The American-German Review
Author:
Publisher:
Published: 1943
Total Pages: 520
ISBN-13:
DOWNLOAD EBOOKRead and Download eBook Full
Author:
Publisher:
Published: 1943
Total Pages: 520
ISBN-13:
DOWNLOAD EBOOKAuthor: Don Heinrich Tolzmann
Publisher: Humanities Press International
Published: 2000
Total Pages: 476
ISBN-13:
DOWNLOAD EBOOKA history of the German people in the United States.
Author:
Publisher:
Published: 1898
Total Pages: 110
ISBN-13:
DOWNLOAD EBOOKAuthor: Sara Zaske
Publisher: Picador
Published: 2018-01-02
Total Pages: 256
ISBN-13: 1250160189
DOWNLOAD EBOOKAn Entertaining, Enlightening Look at the Art of Raising Self-Reliant, Independent Children Based on One American Mom’s Experiences in Germany An NPR "Staff Pick" and One of the NPR Book Concierge's"Best Books of the Year" When Sara Zaske moved from Oregon to Berlin with her husband and toddler, she knew the transition would be challenging, especially when she became pregnant with her second child. She was surprised to discover that German parents give their children a great deal of freedom—much more than Americans. In Berlin, kids walk to school by themselves, ride the subway alone, cut food with sharp knives, and even play with fire. German parents did not share her fears, and their children were thriving. Was she doing the opposite of what she intended, which was to raise capable children? Why was parenting culture so different in the States? Through her own family’s often funny experiences as well as interviews with other parents, teachers, and experts, Zaske shares the many unexpected parenting lessons she learned from living in Germany. Achtung Baby reveals that today's Germans know something that American parents don't (or have perhaps forgotten) about raising kids with “selbstandigkeit” (self-reliance), and provides practical examples American parents can use to give their own children the freedom they need to grow into responsible, independent adults.
Author: Arnie Bernstein
Publisher: Macmillan
Published: 2013-09-03
Total Pages: 368
ISBN-13: 1250006716
DOWNLOAD EBOOKA history of the German-American Bund traces the efforts of Fritz Kuhn and his followers to overthrow the U.S. government with a fascist dictatorship, tracing their private and public meetings, the development of their own version of the SS and Hitler Youth and the politicians, lawyer, journalist and criminals who used respective means to counter the movement.

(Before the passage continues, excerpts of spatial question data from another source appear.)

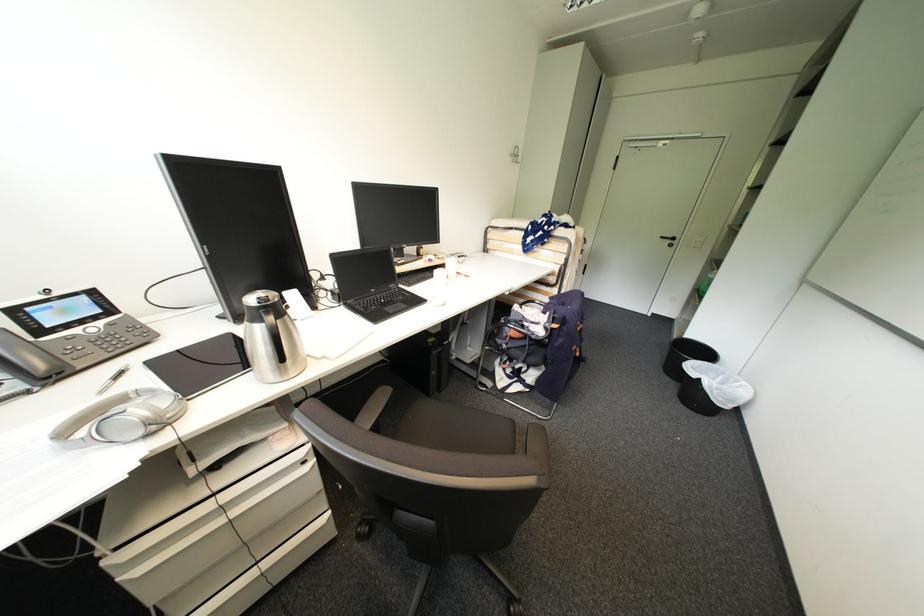
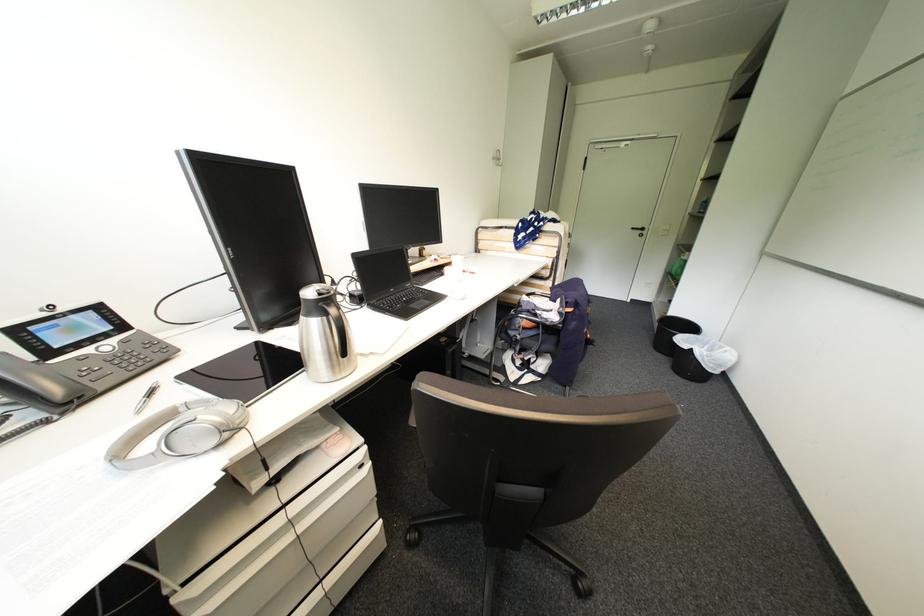
Where in the second image is the point corresponding to (x=274, y=314) from the first image?

(334, 306)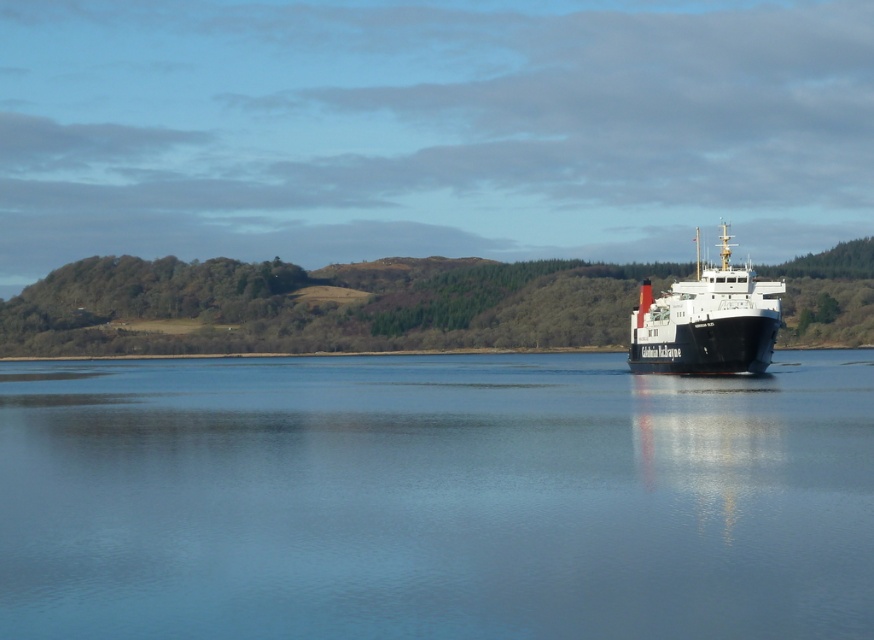
You are a photographer trying to capture the ferry boat and the surrounding water. Based on the scene, which object, the blue water at center or the black matte ship at right, will occupy more of the photo frame?

The black matte ship at right occupies more of the photo frame since it is larger than the blue water at center according to the description.

You are standing on the deck of the ferry and looking out towards the horizon. There are two points marked on the water surface in front of you. The first point is at coordinates point (x=400, y=454) and the second point is at coordinates point (x=649, y=368). Which point is closer to you?

Point (x=400, y=454) is closer to the viewer than point (x=649, y=368).

From the picture: You are standing on the deck of the black matte ship at right and want to look towards the blue water at center. Which direction should you face?

You should face to the left to look towards the blue water at center since it is located to the left of the black matte ship at right.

Author: Patrick L. Schmidt
Publisher: Meridian World Press
Published: 1999
Total Pages: 128
ISBN-13: 9780968529300
DOWNLOAD EBOOKAuthor: Christian F. Ostermann
Publisher: Stanford University Press
Published: 2021-04-27
Total Pages: 566
ISBN-13: 1503607631
DOWNLOAD EBOOKIn the aftermath of World War II, American policymakers turned to the task of rebuilding Europe while keeping communism at bay. In Germany, formally divided since 1949,the United States prioritized the political, economic, and, eventually, military integration of the fledgling Federal Republic with the West. The extraordinary success story of forging this alliance has dominated our historical under-standing of the American-German relationship. Largely left out of the grand narrative of U.S.–German relations were most East Germans who found themselves caught under Soviet and then communist control by the post-1945 geo-political fallout of the war that Nazi Germany had launched. They were the ones who most dearly paid the price for the country's division. This book writes the East Germans—both leadership and general populace—back into that history as objects of American policy and as historical agents in their own right Based on recently declassified documents from American, Russian, and German archives, this book demonstrates that U.S. efforts from 1945 to 1953 went beyond building a prosperous democracy in western Germany and "containing" Soviet-Communist power to the east. Under the Truman and then the Eisenhower administrations, American policy also included efforts to undermine and "roll back" Soviet and German communist control in the eastern part of the country. This story sheds light on a dark-er side to the American Cold War in Germany: propaganda, covert operations, economic pressure, and psychological warfare. Christian F. Ostermann takes an international history approach, capturing Soviet and East German responses and actions, and drawing a rich and complex picture of the early East–West confrontation in the heart of Europe.
Author: La Vern J. Rippley
Publisher: Boston : Twayne Publishers
Published: 1976
Total Pages: 280
ISBN-13:
DOWNLOAD EBOOKRepresents the German-American experience in the United States. Provides a German-American Chronology section to assist with orientation in historical time. Includes some of the key events in the history of Germany.